Thanks again for all the work! :)
All the best,
From: irp-bounces at lists.internetrightsandprinciples.org [mailto:irp-bounces at lists.internetrightsandprinciples.org] On Behalf Of parminder
Sent: 13 March 2011 17:50
To: irp at lists.internetrightsandprinciples.org
Subject: Re: [IRP] Ten punchy principles
Should equity and social justice be basic principles too.
On Thursday 10 March 2011 11:19 PM, Brett Solomon wrote:
Following on from Lisa's earlier email, I'm pleased to send out the draft ten Punchy Principles for the Internet that have been worked on by a small working group of people from the IRP. The working group was originally formulated at the 2010 Vilnius IGF and includes Lisa Horner and Dixie Hawtin (Global Partners, UK), Brett Solomon and Jochai Ben-Avie (Access, Australia/USA), Henrik Almstr?m (APC, Sweden/South Africa), Karmen Turk (Lawyer, Estonia), Shaila Mistry (Jayco MMI Consulting, USA) and Carlos Affonso de Souza (FGV, Brazil).
The aim is for a version of these principles to be launched together with the online consultation platform for the Charter of Human Rights and Principles for the Internet. They therefore accord with the current version of the Charter. Their purpose is two-fold. Firstly, to help mobilize, shape and inform the community debate on the Charter (Carlos has made it clear how their 10 Brazilian principles <http://www.cgi.br/english/regulations/resolution2009-003.htm> proved very valuable for the Brazilian Civil Framework for the Internet). Secondly, many people have said that they need a punchier advocacy tool which can be used, in conjunction with the longer Charter, as a framework for policy assessment and campaigning. Note: they are NOT designed to be used as a legal document.

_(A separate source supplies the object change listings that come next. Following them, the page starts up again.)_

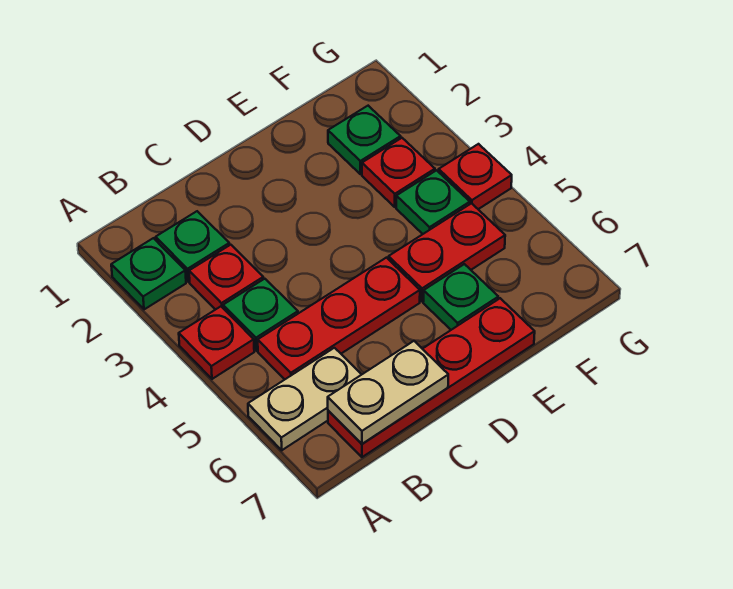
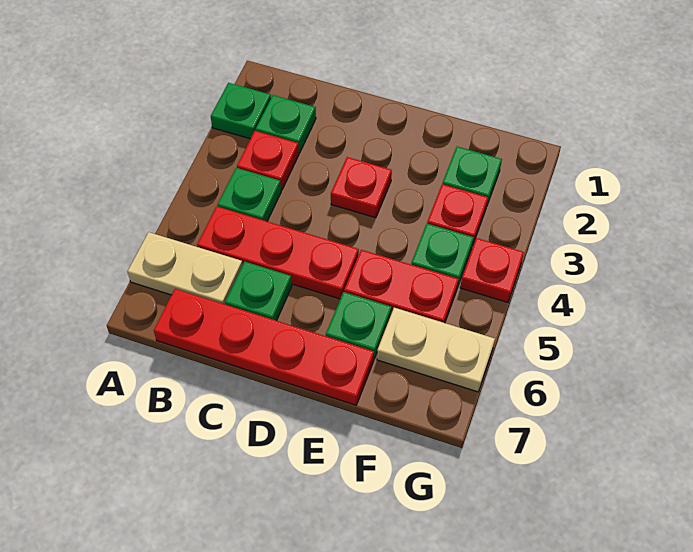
red plate A4 level 1 -> red plate D3 level 1
tan plate B7:C7 level 2 -> tan plate F6:G6 level 1
none -> green plate C6 level 1

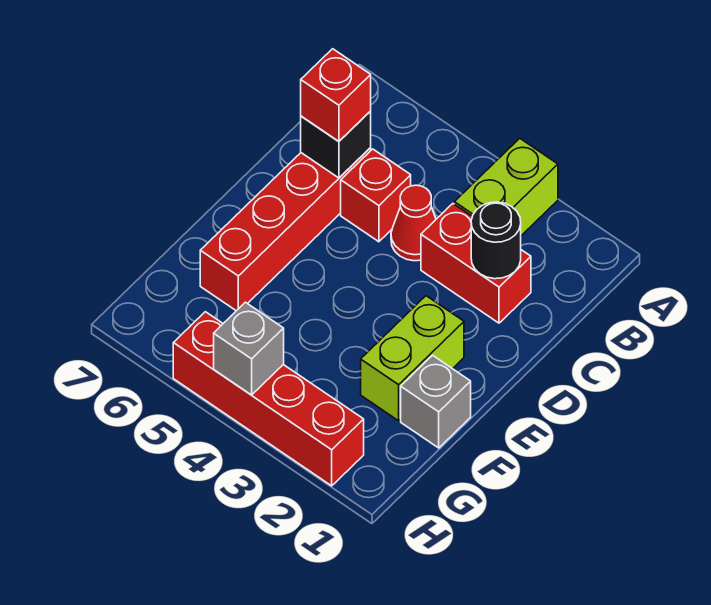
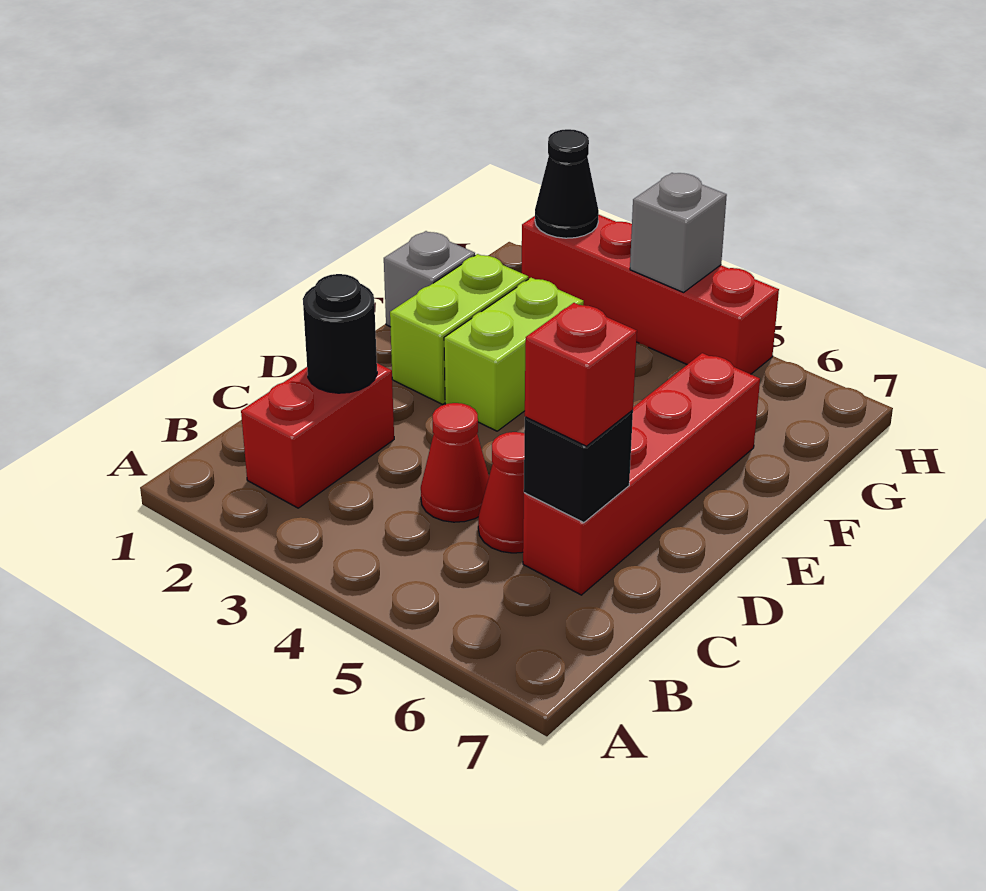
lime brick A3:B3 level 1 -> lime brick E3:F3 level 1
red brick C2:C3 level 1 -> red brick B2:C2 level 1
red brick C5 level 1 -> red cone C5 level 1
none -> black cone H2 level 2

Clearly people will have very different views on these (as we have found in the smaller group) but I think they are a good starting point for a discussion. We have done some consultation in our own (Access) community on this draft, and there was some very good feedback which we are happy to share.
As I understand it, the draft punchy principles are now open for discussion here, so that Lisa and the crew can take the final draft forward and put them on the site along with the Charter. Draft principles below.
All humans are born free and equal in dignity and rights, which must respected, protected and fulfilled in the online environment
Everyone has an equal right to access and use a secure and open Internet.
Everyone must have uniform access to the Internet's content, free from prioritization, discrimination, censorship, filtering or traffic control.
The Internet is a space for the promotion, protection and fulfillment of human rights. Everyone has the duty to respect the rights of all others in the online environment.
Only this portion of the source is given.